Each concrete stage exposes a small Python function such as generate_structures(config), setup_sampling(config), setup_labeling(config), submit_jobs(config, stage=..., dry_run=...), collect_labeled_dataset(config), or setup_training(config). The CLI and next orchestration call these functions directly.

State Model

Stage data stays file-backed:

  • generated structures: generated/manifest.jsonl;
  • sampling jobs: sampling/sampling_manifest.jsonl;
  • selected frames: selected/manifest.jsonl;
  • SCF jobs: labeling/labeling_manifest.jsonl;
  • active training job: training/training_manifest.jsonl;
  • follow-up config template after generation-only runs: run.next.yaml;
  • smart-next dry-run gates: .pesmaker/<project>/next_state.json.

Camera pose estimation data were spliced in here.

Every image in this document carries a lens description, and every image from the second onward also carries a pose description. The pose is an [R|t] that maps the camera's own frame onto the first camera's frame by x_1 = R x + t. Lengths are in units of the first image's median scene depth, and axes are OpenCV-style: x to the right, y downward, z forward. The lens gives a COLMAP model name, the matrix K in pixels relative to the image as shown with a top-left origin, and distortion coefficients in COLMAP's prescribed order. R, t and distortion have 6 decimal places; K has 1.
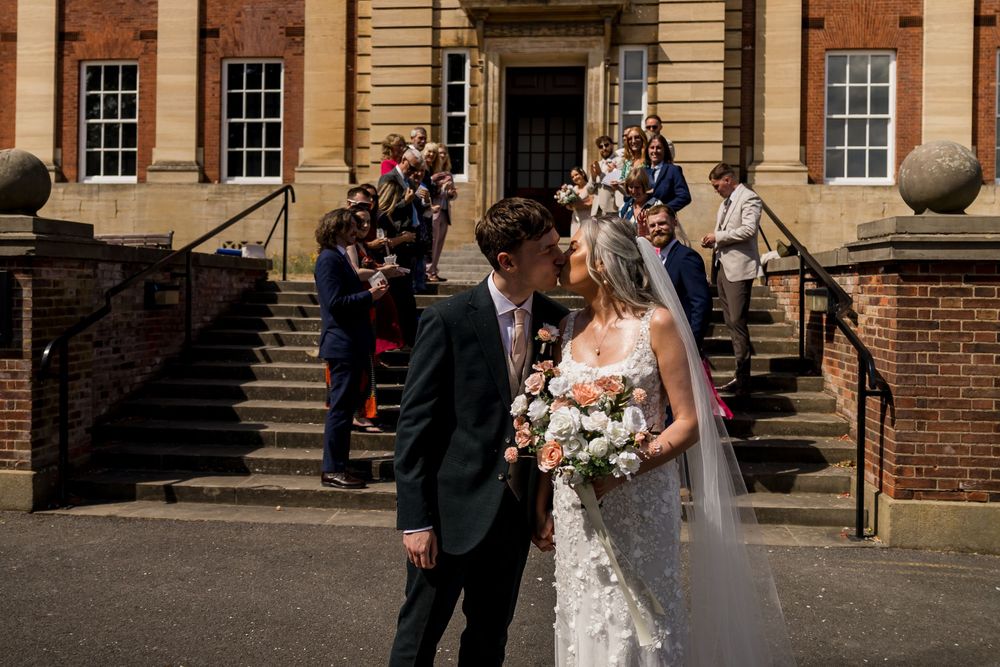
lens RADIAL K [[984.0, 0, 470.0], [0, 984.0, 296.2], [0, 0, 1]] dist [0.036776, -0.133417]
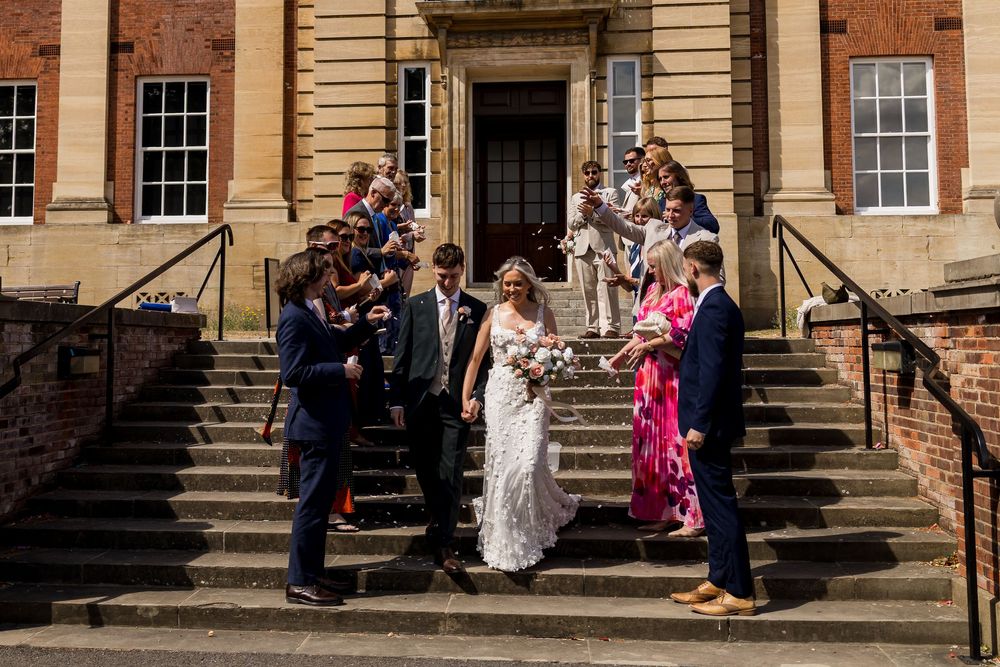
lens RADIAL K [[1165.1, 0, 425.1], [0, 1165.1, 249.8], [0, 0, 1]] dist [0.050893, -0.185614]
pose [[0.999870, -0.013901, 0.008202, -0.015553], [0.014566, 0.996058, -0.087499, -0.002118], [-0.006953, 0.087607, 0.996131, 0.014013]]
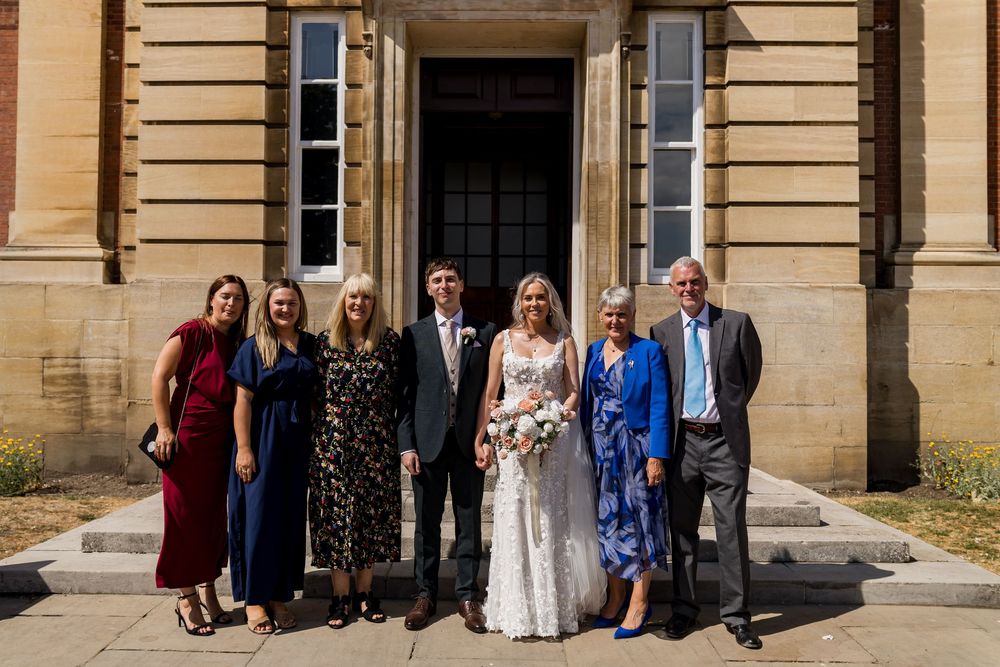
lens RADIAL K [[852.7, 0, 474.9], [0, 852.7, 330.2], [0, 0, 1]] dist [-0.002552, -0.013362]
pose [[0.995842, -0.004134, 0.091001, 0.024800], [0.006468, 0.999657, -0.025363, -0.082609], [-0.090865, 0.025846, 0.995528, 0.585321]]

A database service remains optional and is not required for the current workflow.

Dependency policy

The base package should stay light. Heavy scientific tools should be optional extras or external executables:

  • base: configuration, stage setup, file manifests, CLI;
  • atomistic extra: ASE and pymatgen;
  • workflow extras: jobflow or AiiDA only if a user chooses those integrations;
  • engines: VASP, CP2K, GPUMD, LAMMPS, MACE as external programs.